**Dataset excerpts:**
--- begin ---

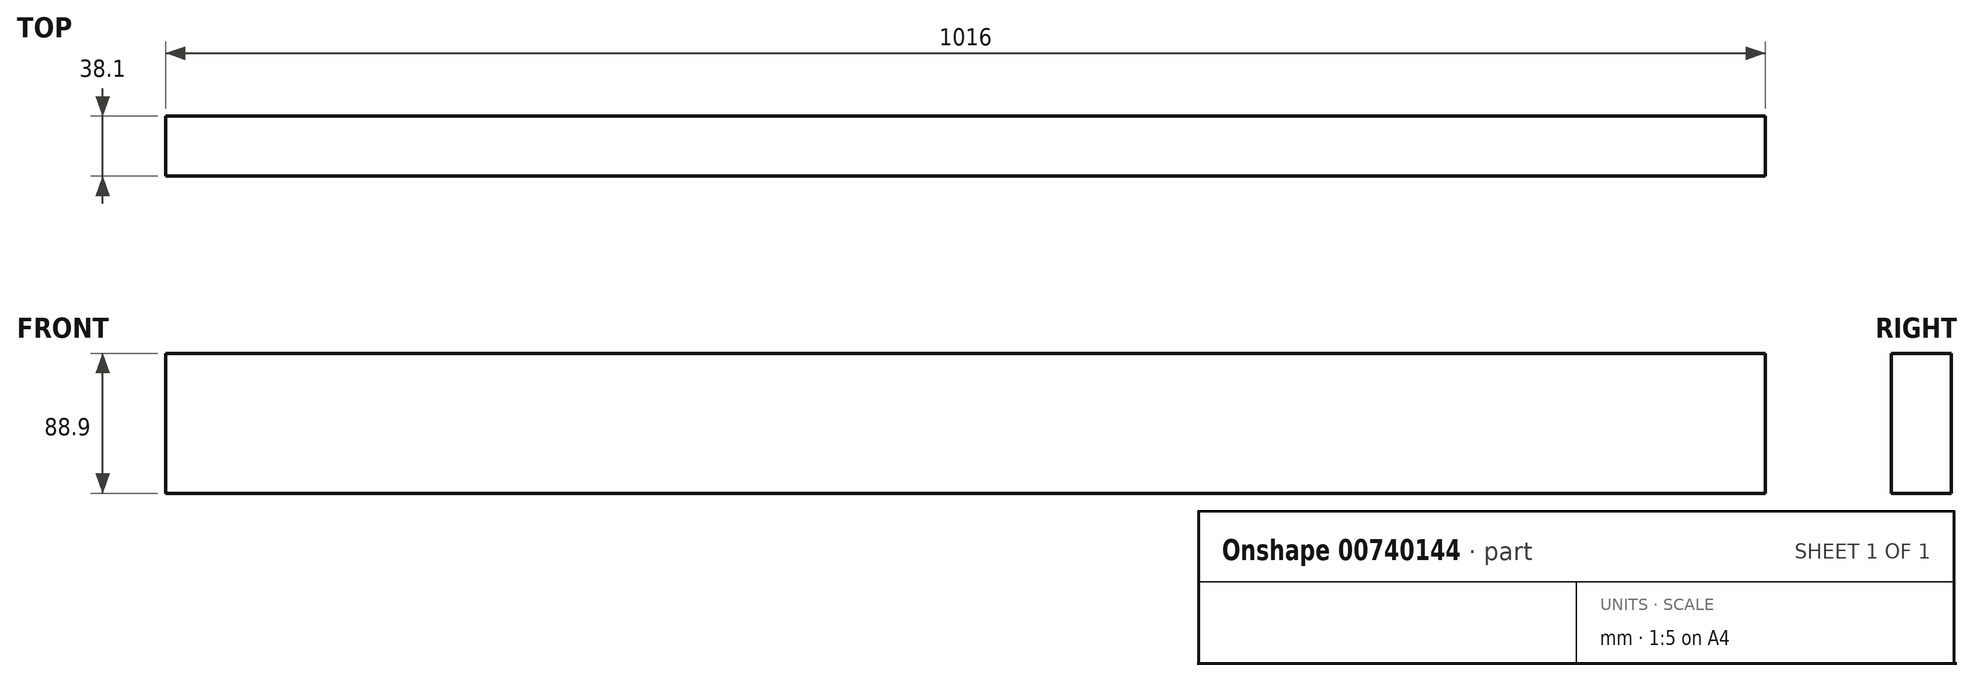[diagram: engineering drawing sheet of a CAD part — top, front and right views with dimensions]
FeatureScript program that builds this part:
annotation { "Feature Type Name" : "Feature", "Feature Type Description" : "" }
export const myFeature = defineFeature(function(context is Context, id is Id, definition is map)
    precondition{}
    {
        {
            var Q0;
            Q0=qCreatedBy(makeId("Right.planeOp"),FACE);
            var sketch = newSketch(context, id + "F0", { "sketchPlane" : qUnion([Q0])});
            skLineSegment(sketch, "E0.bottom", {"start": v(-79.68, 85.36) * mm, "end": v(-41.58, 85.36) * mm});
            skLineSegment(sketch, "E0.top", {"start": v(-79.68, -3.54) * mm, "end": v(-41.58, -3.54) * mm});
            skLineSegment(sketch, "E0.left", {"start": v(-79.68, 85.36) * mm, "end": v(-79.68, -3.54) * mm});
            skLineSegment(sketch, "E0.right", {"start": v(-41.58, 85.36) * mm, "end": v(-41.58, -3.54) * mm});
            skSolve(sketch);
        }
        {
            var Q0;
            Q0=makeQuery(id+"F0.imprint","IMPRINT",FACE,{"disambiguationData":[TD([[makeQuery(id+"F0.imprint","IMPRINT",EDGE,{"derivedFrom":sQuery(id+"F0.wireOp",EDGE,"E0.bottom")}),-1.0]])]});
            extrude(context, id + "F1", {"entities" : qUnion([Q0]), "depth" : 1016 * mm, "offsetDistance" : 25.4 * mm});
        }
    });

--- end ---

**Required task:** Copy out every entry above word for word, but leave out the pictures.

**Complete response:**
[diagram: engineering drawing sheet of a CAD part — top, front and right views with dimensions]
FeatureScript program that builds this part:
annotation { "Feature Type Name" : "Feature", "Feature Type Description" : "" }
export const myFeature = defineFeature(function(context is Context, id is Id, definition is map)
    precondition{}
    {
        {
            var Q0;
            Q0=qCreatedBy(makeId("Right.planeOp"),FACE);
            var sketch = newSketch(context, id + "F0", { "sketchPlane" : qUnion([Q0])});
            skLineSegment(sketch, "E0.bottom", {"start": v(-79.68, 85.36) * mm, "end": v(-41.58, 85.36) * mm});
            skLineSegment(sketch, "E0.top", {"start": v(-79.68, -3.54) * mm, "end": v(-41.58, -3.54) * mm});
            skLineSegment(sketch, "E0.left", {"start": v(-79.68, 85.36) * mm, "end": v(-79.68, -3.54) * mm});
            skLineSegment(sketch, "E0.right", {"start": v(-41.58, 85.36) * mm, "end": v(-41.58, -3.54) * mm});
            skSolve(sketch);
        }
        {
            var Q0;
            Q0=makeQuery(id+"F0.imprint","IMPRINT",FACE,{"disambiguationData":[TD([[makeQuery(id+"F0.imprint","IMPRINT",EDGE,{"derivedFrom":sQuery(id+"F0.wireOp",EDGE,"E0.bottom")}),-1.0]])]});
            extrude(context, id + "F1", {"entities" : qUnion([Q0]), "depth" : 1016 * mm, "offsetDistance" : 25.4 * mm});
        }
    });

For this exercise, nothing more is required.